William & Mary Environmental Law and Policy Review
Abstract
This article examines two of the major water legal regimes in the
Americas—that of Brazil and the United States. Both countries have
extensive wet and dry regions and both hydro-regimes face a significant
threat from global warming. Brazil, for instance, is home to between
eight and fifteen percent of the world’s fresh water, and its fast-growing
economy and population present major challenges in management and
allocation. The U.S. also faces major water allocation problems resulting
from past settlement policies; unsustainable reclamation projects; and
also fast-growing domestic, industrial and agricultural demand.

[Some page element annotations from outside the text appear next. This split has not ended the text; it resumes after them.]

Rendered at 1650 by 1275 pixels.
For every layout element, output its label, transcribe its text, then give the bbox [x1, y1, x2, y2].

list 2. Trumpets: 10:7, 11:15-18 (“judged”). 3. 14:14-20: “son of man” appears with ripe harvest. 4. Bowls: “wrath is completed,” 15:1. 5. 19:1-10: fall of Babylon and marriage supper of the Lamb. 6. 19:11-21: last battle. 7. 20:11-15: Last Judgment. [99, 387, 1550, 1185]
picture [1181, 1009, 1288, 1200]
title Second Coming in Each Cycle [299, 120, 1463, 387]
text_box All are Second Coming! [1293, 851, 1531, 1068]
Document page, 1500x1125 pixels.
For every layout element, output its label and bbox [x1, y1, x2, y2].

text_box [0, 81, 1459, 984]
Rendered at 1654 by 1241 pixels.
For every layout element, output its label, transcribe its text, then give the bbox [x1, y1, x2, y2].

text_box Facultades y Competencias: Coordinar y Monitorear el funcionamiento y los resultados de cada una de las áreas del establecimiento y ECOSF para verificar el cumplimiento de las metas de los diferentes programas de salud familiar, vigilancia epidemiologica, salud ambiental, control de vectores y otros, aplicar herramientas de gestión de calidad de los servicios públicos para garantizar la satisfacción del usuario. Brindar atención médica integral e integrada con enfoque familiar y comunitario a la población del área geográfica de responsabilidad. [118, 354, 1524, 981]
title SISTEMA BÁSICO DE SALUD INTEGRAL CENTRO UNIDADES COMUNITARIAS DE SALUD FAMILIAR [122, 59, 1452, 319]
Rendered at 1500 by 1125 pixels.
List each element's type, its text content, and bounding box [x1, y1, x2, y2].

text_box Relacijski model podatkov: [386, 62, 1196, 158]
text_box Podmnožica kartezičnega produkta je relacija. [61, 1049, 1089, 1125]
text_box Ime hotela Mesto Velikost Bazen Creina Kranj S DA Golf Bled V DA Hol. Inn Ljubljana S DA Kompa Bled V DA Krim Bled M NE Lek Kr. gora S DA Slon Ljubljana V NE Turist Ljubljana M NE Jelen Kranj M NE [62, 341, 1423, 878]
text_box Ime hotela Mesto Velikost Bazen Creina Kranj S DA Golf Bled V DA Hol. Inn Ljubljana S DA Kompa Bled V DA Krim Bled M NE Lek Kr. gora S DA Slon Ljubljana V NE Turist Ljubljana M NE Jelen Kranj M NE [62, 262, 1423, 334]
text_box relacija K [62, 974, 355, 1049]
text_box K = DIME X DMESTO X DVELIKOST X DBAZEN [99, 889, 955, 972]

In the United States, water has traditionally been perceived as a
renewable and limitless resource, a cultural legacy that has exerted a
powerful influence on the nation’s common law. Similarly, in Brazil, the
notion of water as infinitely abundant drove water policies until the
enactment of the Constitution in 1988. In both countries, however,
hydrological realities have become impossible to ignore. Their respective
laws and jurisprudence have begun shifting toward management and
allocation systems that acknowledge the limited nature of the resource.
This article surveys the two countries’ water regimes, offering a
brief history of their evolution and then focusing on the challenges of the
present. It examines how the notion of a strong private property right
in water is slowly (in the North-American case) and more abruptly (in the Brazilian case) evolving in the face of increased governmental
intervention.
The article then turns to the challenges of climate change. In
Brazil, policies that fail to take desertification into account may threaten
the country’s energy supply as well as the availability of potable water.
In the United States, ignoring climate change in water management and
allocation policies could significantly increase the existing water scarcity
in the West and exacerbate the growing and already serious water
shortage in the traditionally humid East.